By Alisa Pierce
Music Journalist
Artist: Elbow
Album: Little Fictions
Release Date: February 3, 2017
Website: http://elbow.co.uk/
Little Fictions is the seventh studio album from the English rock band Elbow. The band has traditionally focused on progressive rock, a genre they’ve redefined by using tame guitar riffs and orchestral compositions, but have been known to produce albums that incorporate more than one category of music. Despite the band’s genre jumping, Elbow has narrowed down their sound in the twenty-five years they’ve been active by surging back and forth between an emo-style of progressive rock and a more aggressive tone which emerged in their later albums. Little Fictions provides over two decades worth of the band reinventing itself, yet the album stays true to Elbow’s focus on dramatic and reflective songwriting.

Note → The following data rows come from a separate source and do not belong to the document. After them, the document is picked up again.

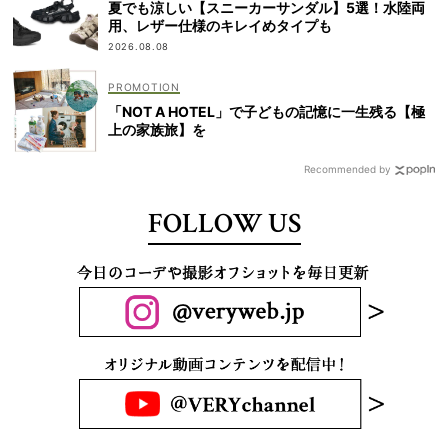
夏でも涼しい【スニーカーサンダル】5選！水陸両
用、レザー仕様のキレイめタイプも
2026.08.08
「NOT A HOTEL」で子どもの記憶に一生残る【極
上の家族旅】を
Recommended by
FOLLOW US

The deep songwriting focus can be seen first through the album art, which shows a young woman walking amid a vast sea and towering rock structures. This gives the album a lonely, yet exploratory feel that later saturates the music. The cover art grabs the attention of anyone looking for an interesting album to listen to, and fortunately the art’s promises are fulfilled by the album’s tracks.
Elbow’s debut album, Asleep in the Back, was dreamy and contemplative, while their newest album, Little Fictions, is more direct. The same fanciful and pensive tone remains, but through the years the band’s songwriting has let go of the questions and instead begun to grasp for answers. Little Fictions is a mature album which focuses on an introspective version of progress, as well as forgiveness and love. The album seeks answers while taking on a positive tone and focusing solely on romance and personal evolution through the first six tracks. “Gentle Storm” and “Trust the Sun”, tracks two and three, are whimsical and loving with lyrics such as “I will fly swift and straight to you / Like an arrow / Just to be where you lie” and “I just don’t trust the sun to rise / When I can’t see your eyes / You’re my reason for breathing”. This gives the album it’s love ballads. The romantic tone in the first few tracks work well with the next three songs in the album, “All Disco”, “Head for Supplies”, and “Firebrand & Angel”. These songs switch the album’s focus from love to the band member’s inner monologues.
“All Disco” is the most mature of the album, rivaled only by track nine, “Little Fictions”. “All Disco” tells the tale of forlorn artists telling themselves to relax, which can be seen through the lyrics “Come to the river sun / Let your obsession go / What does it prove if you die for a tune?” and “Let’s be a hundred and five you and I / And sing out a tune of regret to the moon / Perverted old timers / I’ll feed you one liners”. “Head for Supplies” is more supportive with lyrics “Now I’m here at your side / We Try to rhyme our stride / And head for supplies” which seem to focus on not only love, but also surviving a particularly rough patch of life. The two songs go nicely together and are supported by dreamlike synth and mellow strums of the guitar.
“Firebrand & Angel”, track six, changes the tone on the album more directly than the songs before it. The track switches the theme from love and support to a more depressed version of introspection. Lyrics such as “When you’re in her mirror you don’t even know / Your own green eyes” hints that this track was written during a time of frank realization. This is followed nicely by “K2”, “Montparnasse”, and “Little Fictions”, tracks seven, eight, and nine respectively. These songs stay true to the themes in “Firebrand & Angel”, and often stray further from the album’s original positivity and delve deeper into sadder themes. These songs tell the story of someone who is lost, hurt, and brooding with lyrics “Picturing and wishing for home”, “Gatecrashing weddings and swatting memories of you”, and “Confessions from the cab, a habit that I got from dad”.
All of these songs, which might seem lyric heavy, are not presented as such. The lyrics are often muffled, mumbled, or hidden behind interplays of piano and percussion. All ten tracks on the album present echoing vocals telling stories of time passing and memories collecting, while listeners are given a taste of positivity and then melancholy. Although this mellow sadness seems daunting, Little Fictions is a charming addition to Elbow’s album list.